Tuesday, September 22, 2009

Monetary policy and Food inflation.

The whole sale price index-based (WPI) inflation has come back to positive line at + 0.12 percent for the week ending on 5 September, mainly on the wake of surging prices of essential commodities.

What is the real significance of this inflation number? It only means that the prices of articles have gone up by 0.12% compared to its prices last year when the year on year inflation stood at 12.42 percent (September 2008). Similarly if we compare the current prices with the prices in 2007, then the price has gone up by 12.54%.

Already discussions have begun in the media on the response of the monetary policy towards positive inflation. On this backdrop it is worthwhile to look at the impact of monetary policy on the current food inflation (positive or negative).

The food inflation today stands around 8% year on year. Though the WPI based inflation was on the negative side over the past several weeks, the food inflation per se was very much on the positive side. With quite erratic monsoons this year, the food inflation is only going to rise over the next few months. Our country needs to address this on top priority. We are still by and large a poor country with crores of people having no sustained access to food, water and sanitation.

With the WPI inflation crossing on to the positive side, there is already a talk on rolling back soft monetary policy in order to stem inflationary pressures. Will hardening of monetary policy stem the surge in prices of food articles?

We must understand here that, the current inflation in food articles is mainly on account of poor supply and not on excessive demand. Though the demand has gone up, the supply of food articles have come down drastically. The situation will only worsen on account of bad monsoon. Monetary policy per se cannot do much to augment the supply. Increasing or decreasing the key interest rates will not get down the food inflation. On the fiscal side, the short term solution is to import food at affordable prices and to distribute this food at affordable prices. Monetary policy can help in doing this in the short run.

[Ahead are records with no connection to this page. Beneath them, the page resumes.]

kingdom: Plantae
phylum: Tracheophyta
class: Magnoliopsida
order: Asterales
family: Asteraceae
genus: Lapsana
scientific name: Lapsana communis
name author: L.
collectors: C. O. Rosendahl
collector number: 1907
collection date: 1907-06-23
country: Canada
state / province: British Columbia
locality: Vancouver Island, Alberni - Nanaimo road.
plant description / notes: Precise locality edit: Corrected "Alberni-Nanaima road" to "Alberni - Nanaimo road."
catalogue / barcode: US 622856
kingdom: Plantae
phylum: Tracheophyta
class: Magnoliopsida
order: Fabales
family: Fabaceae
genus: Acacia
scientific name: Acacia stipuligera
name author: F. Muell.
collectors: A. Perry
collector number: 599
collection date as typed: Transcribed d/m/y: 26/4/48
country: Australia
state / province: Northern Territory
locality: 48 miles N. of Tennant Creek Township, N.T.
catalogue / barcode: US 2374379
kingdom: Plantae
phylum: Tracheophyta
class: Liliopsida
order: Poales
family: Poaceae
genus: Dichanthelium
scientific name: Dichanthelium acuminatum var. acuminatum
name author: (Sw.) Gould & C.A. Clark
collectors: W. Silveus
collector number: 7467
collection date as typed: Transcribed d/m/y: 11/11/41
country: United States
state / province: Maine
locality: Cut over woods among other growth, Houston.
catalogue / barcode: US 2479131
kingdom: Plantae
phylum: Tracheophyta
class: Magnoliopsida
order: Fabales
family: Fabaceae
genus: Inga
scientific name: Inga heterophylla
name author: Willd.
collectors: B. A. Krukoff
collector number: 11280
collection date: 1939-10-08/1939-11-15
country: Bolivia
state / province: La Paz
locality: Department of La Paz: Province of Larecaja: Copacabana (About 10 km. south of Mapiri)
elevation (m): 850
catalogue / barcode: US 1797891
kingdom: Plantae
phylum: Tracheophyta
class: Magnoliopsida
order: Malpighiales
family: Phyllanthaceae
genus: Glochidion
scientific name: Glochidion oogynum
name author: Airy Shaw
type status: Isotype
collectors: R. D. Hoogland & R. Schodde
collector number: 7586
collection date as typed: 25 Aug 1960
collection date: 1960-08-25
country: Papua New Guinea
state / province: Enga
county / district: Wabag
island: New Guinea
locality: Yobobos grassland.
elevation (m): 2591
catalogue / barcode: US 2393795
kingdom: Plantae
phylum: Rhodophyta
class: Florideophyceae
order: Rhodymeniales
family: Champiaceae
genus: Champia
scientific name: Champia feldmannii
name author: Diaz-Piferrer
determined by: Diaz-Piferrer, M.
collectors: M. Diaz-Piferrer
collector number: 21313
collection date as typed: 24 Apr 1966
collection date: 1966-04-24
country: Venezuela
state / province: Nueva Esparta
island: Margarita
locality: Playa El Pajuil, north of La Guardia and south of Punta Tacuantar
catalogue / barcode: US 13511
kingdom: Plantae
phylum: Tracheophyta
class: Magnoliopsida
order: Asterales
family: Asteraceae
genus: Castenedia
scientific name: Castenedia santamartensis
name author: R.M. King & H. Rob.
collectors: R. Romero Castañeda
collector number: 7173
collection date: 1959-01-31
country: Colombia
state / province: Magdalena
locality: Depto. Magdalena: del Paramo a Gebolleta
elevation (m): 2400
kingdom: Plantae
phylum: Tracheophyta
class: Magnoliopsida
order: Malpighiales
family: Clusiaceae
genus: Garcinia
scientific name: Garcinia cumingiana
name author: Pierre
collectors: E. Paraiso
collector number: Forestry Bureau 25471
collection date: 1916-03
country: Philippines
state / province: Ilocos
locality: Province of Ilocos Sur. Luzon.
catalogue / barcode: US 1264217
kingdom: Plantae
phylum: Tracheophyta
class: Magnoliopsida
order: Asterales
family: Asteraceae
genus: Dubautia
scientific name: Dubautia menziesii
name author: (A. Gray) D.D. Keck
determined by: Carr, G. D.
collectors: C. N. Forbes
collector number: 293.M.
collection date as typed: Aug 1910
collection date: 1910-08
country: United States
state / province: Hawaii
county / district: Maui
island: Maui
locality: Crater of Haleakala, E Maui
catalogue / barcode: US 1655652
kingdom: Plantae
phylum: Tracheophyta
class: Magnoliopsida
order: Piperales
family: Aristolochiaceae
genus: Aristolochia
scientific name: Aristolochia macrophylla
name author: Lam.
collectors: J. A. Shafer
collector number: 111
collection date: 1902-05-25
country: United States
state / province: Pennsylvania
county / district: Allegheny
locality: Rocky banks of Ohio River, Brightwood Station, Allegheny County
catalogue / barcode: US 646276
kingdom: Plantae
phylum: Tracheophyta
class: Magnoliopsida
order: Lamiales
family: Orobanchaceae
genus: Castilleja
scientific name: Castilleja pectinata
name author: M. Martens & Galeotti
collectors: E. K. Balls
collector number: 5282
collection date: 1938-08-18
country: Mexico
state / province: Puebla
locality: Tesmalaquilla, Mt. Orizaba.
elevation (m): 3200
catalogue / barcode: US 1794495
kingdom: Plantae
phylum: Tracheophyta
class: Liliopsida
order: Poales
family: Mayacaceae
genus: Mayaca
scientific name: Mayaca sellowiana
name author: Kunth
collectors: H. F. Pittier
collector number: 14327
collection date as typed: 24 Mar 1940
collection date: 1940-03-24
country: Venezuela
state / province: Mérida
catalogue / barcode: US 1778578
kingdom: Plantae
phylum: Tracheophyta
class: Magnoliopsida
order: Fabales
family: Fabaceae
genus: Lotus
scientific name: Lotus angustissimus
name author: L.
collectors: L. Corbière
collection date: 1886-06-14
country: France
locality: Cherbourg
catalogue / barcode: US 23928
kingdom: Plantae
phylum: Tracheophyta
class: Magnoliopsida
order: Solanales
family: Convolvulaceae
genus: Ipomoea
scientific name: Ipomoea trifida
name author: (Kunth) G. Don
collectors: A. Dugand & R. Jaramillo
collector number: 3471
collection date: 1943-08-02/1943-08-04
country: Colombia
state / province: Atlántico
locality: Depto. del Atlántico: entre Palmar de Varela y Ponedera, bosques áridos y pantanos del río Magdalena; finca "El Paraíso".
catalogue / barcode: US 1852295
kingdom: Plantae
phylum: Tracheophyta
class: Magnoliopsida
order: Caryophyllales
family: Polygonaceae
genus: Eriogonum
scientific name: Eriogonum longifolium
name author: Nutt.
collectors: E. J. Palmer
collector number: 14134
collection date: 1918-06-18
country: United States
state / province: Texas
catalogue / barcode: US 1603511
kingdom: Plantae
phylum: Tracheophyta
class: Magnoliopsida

In the short run, contrary to conventional theory, following a softer monetary policy will help in stemming the food inflation. A softer monetary policy can act positively in three ways vis-à-vis food inflation:

  1. Lower interest rates owning to softer monetary policy will push spending on food and non food articles. Obviously more money will be spent on non-food articles. There will be more credit flow and more economic activity. In this scenario, more money will be at the hands of more people. More unorganized people are likely to get employment and there will be some trickle down if not complete. Under the inflationary condition caused by supply constraints, more economic activity will at least make food articles more affordable thereby controlling the net impact of surge in food prices. Though food inflation will not be controlled a great deal, at least the net impact of surge in food prices can be controlled by increased affordability. On the other, in the short run, a harder monetary policy will stem economic activity and render people with lower or no wages and make food unaffordable and at the same time push the food prices since the food prices are controlled by supply factors and not by monetary policy.
  2. Softer monetary policy will give incentives for import of food articles. Again, in the short run, it can help in reducing the impact of food inflation.
  3. Since the current food inflation is not controlled by demand and supply of money inside the economy, a softer monetary policy will help in boosting revenue to afford food import.

On the long run, monetary policy will not help in making food more affordable. The government must come up with concrete plans to boost the farm economy, moving into a greener economy will yield rich dividends. Government must come up with clear renewable energy policy, must encourage spending on greener technology and get the energy prices lower and make it affordable. Watershed development and sustainable sanitation programmes must be given an unprecedented fillip.

In conclusion, at the current scenario, hardening the interest rates will only worsen the situation with food inflation and the current monetary policy must not be rolled back. On the long run, protecting the environment and boosting farm economy are the only way ahead if we are seriously thinking about a hunger free nation.